With 56 cases per 100,000 population per day, Bratzler said 56 cases is a “tremendous drop” compared to the average of 103 new daily cases Jan 12.
“About three weeks ago, we had 4,256 new cases per day, on average, in Oklahoma,” Bratzler said. “Today, we're down to 2,216. That's a 48 percent reduction in the total number of new cases per day in Oklahoma.”
Bratzler said there is notable rural spread of COVID-19 in Carter County, Blaine County, Murray County, Adair County and Comanche County with over 100 new cases per day, but cases in metropolitan counties are down.
“Oklahoma County is only seeing 42 new cases per 100,000 population a day, Tulsa County is at 62 new cases per 100,000 population per day and Cleveland County is down to 49 new cases per 100,000 population per day,” Bratzler said.
Bratzler said the COVID-19 mortality rate in Oklahoma is increasing, now at 0.9 percent. He said the rate is about nine times higher than the annual influenza death rate.
“This disease is much deadlier than the flu,” Bratzler said. “There were 29 new deaths reported today.”
Concerning new COVID-19 variant strains, Bratzler said the United Kingdom variant has been identified in 33 states, is more transmissible and may be more deadly than past variants.
“There's a new spike protein mutation of this UK variant that may actually cause some resistance to the antibodies that are formed with the vaccines that we're using today,” Bratzler said. “That's not proven yet, but again that's one of the things we'll have to watch for.”

■ ■ ■ ■ ■ ■ ■

● **Actions to take**
a. Please rewrite the paragraph of the Oklahoma COVID-19 article that begins "Bratzler said the COVID-19 mortality rate" as a short bulleted list, keeping its main facts.
b. Name every county mentioned in the Oklahoma COVID-19 article.
c. Continue the Oklahoma COVID-19 article from its last paragraph.

Excerpts from a dataset:
■ ■ ■ ■ ■ ■ ■

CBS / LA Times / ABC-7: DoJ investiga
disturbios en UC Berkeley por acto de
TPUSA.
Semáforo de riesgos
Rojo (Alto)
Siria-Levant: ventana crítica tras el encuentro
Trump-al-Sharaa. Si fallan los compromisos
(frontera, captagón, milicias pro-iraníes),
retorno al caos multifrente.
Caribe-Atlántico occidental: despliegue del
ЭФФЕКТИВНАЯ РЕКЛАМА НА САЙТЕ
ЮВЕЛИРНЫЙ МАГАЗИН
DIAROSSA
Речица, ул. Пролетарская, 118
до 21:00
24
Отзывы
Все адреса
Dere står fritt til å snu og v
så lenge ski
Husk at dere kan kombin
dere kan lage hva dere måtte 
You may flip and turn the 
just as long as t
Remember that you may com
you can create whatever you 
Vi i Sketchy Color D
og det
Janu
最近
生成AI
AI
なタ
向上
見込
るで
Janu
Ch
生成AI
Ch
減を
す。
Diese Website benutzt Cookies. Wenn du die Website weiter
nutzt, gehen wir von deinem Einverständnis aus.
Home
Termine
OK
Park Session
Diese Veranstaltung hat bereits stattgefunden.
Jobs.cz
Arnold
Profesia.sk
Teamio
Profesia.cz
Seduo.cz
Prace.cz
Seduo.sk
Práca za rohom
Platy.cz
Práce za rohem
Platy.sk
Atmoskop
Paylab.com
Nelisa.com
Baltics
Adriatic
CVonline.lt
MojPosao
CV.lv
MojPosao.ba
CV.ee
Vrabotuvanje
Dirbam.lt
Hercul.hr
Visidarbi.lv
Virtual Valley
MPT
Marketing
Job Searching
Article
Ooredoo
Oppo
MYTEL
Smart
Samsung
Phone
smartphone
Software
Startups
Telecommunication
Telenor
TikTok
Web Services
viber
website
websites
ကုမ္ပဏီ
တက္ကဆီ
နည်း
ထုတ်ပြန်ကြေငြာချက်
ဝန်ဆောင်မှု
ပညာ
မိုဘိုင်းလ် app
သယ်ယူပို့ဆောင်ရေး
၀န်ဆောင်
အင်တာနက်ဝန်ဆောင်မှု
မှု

■ ■ ■ ■ ■ ■ ■

● **Answers below**
a.
- Oklahoma's COVID-19 mortality rate is increasing.
- It now stands at 0.9 percent.
- That is about nine times higher than the annual influenza death rate.

b. Carter County, Blaine County, Murray County, Adair County, Comanche County, Oklahoma County, Tulsa County, Cleveland County

c.
Bratzler said the South African variant has been identified in five cases in the United States. He said there are studies pending on the variant, but it may not respond to current vaccines as well.
“The one important thing about the South African variant is that this particular virus doesn't seem to be treated well with treatments like convalescent plasma, or monoclonal antibodies that we often use when people have early COVID disease,” Bratzler said.
Bratzler said there have been two cases of the Brazilian variant in the US that were both in Minnesota. He said natural and vaccine-induced immunity doesn’t seem to prevent infection.
“In Brazil, where this variant now has become predominant, there are a number of people who have had COVID-19, recovered and then been reinfected with this new variant,” Bratzler said. “The vaccines that we're giving now might not work against it, and you might even, if you've recovered from COVID-19, be susceptible to an infection with this new variant.”
Bratzler said the current COVID-19 vaccines are safe and people need to avoid “vaccine hesitancy.”
“I think the important thing for people to understand now is we're in the race,” Bratzler said. “If you get the chance to get the vaccine, please go get it.”